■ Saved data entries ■
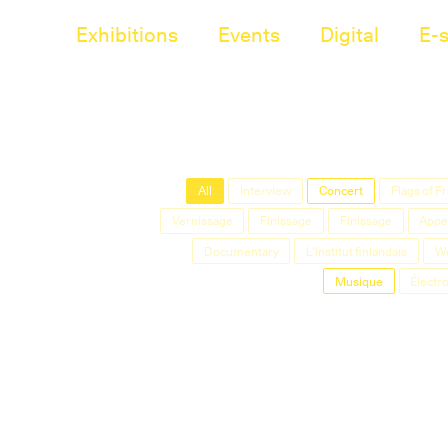
Exhibitions
Events
Digital
E-
All
Interview
Concert
Flags of 
Vernissage
Finissage
Finissage
Appel
Documentary
L'Institut finlandais
W
Musique
Électr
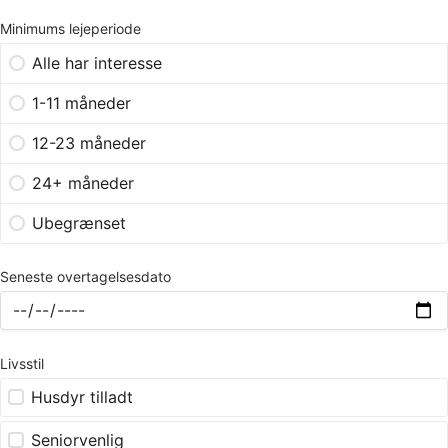
Minimums lejeperiode
Alle har interesse
1-11 måneder
12-23 måneder
24+ måneder
Ubegrænset
Seneste overtagelsesdato
Livsstil
Husdyr tilladt
Seniorvenlig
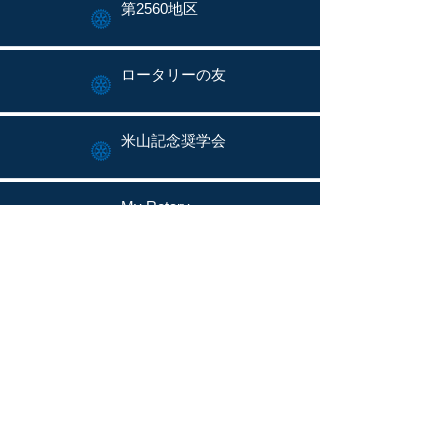
第2560地区
ロータリーの友
米山記念奨学会
My Rotary
ロータリーソング
ロータリー文庫
お問い合わせ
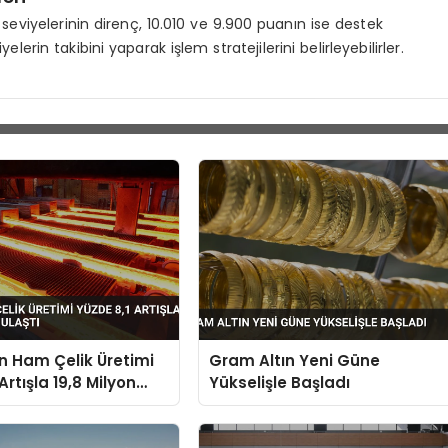
seviyelerinin direnç, 10.010 ve 9.900 puanın ise destek
lerin takibini yaparak işlem stratejilerini belirleyebilirler.
in Ham Çelik Üretimi
Gram Altın Yeni Güne
Artışla 19,8 Milyon
Yükselişle Başladı
tı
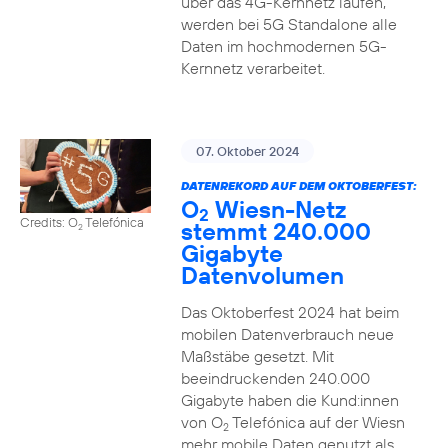
über das 4G-Kernnetz laufen,
werden bei 5G Standalone alle
Daten im hochmodernen 5G-
Kernnetz verarbeitet.
07. Oktober 2024
DATENREKORD AUF DEM OKTOBERFEST:
O
Wiesn-Netz
2
Credits: O
Telefónica
stemmt 240.000
2
Gigabyte
Datenvolumen
Das Oktoberfest 2024 hat beim
mobilen Datenverbrauch neue
Maßstäbe gesetzt. Mit
beeindruckenden 240.000
Gigabyte haben die Kund:innen
von O
Telefónica auf der Wiesn
2
mehr mobile Daten genutzt als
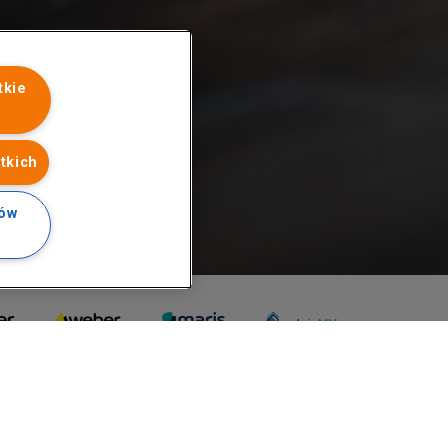
tkie
tkich
ków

■ INSTRUCTIONS TO FOLLOW ■
Leaving out the pictures, repeat the data above exactly.

■ RESULT BELOW ■
Exhibitions
Events
Digital
E-
All
Interview
Concert
Flags of 
Vernissage
Finissage
Finissage
Appel
Documentary
L'Institut finlandais
W
Musique
Électr
Minimums lejeperiode
Alle har interesse
1-11 måneder
12-23 måneder
24+ måneder
Ubegrænset
Seneste overtagelsesdato
Livsstil
Husdyr tilladt
Seniorvenlig
第2560地区
ロータリーの友
米山記念奨学会
My Rotary
ロータリーソング
ロータリー文庫
お問い合わせ
seviyelerinin direnç, 10.010 ve 9.900 puanın ise destek
lerin takibini yaparak işlem stratejilerini belirleyebilirler.
in Ham Çelik Üretimi
Gram Altın Yeni Güne
Artışla 19,8 Milyon
Yükselişle Başladı
tı
über das 4G-Kernnetz laufen,
werden bei 5G Standalone alle
Daten im hochmodernen 5G-
Kernnetz verarbeitet.
07. Oktober 2024
DATENREKORD AUF DEM OKTOBERFEST:
O
Wiesn-Netz
2
Credits: O
Telefónica
stemmt 240.000
2
Gigabyte
Datenvolumen
Das Oktoberfest 2024 hat beim
mobilen Datenverbrauch neue
Maßstäbe gesetzt. Mit
beeindruckenden 240.000
Gigabyte haben die Kund:innen
von O
Telefónica auf der Wiesn
2
mehr mobile Daten genutzt als
tkie
tkich
ków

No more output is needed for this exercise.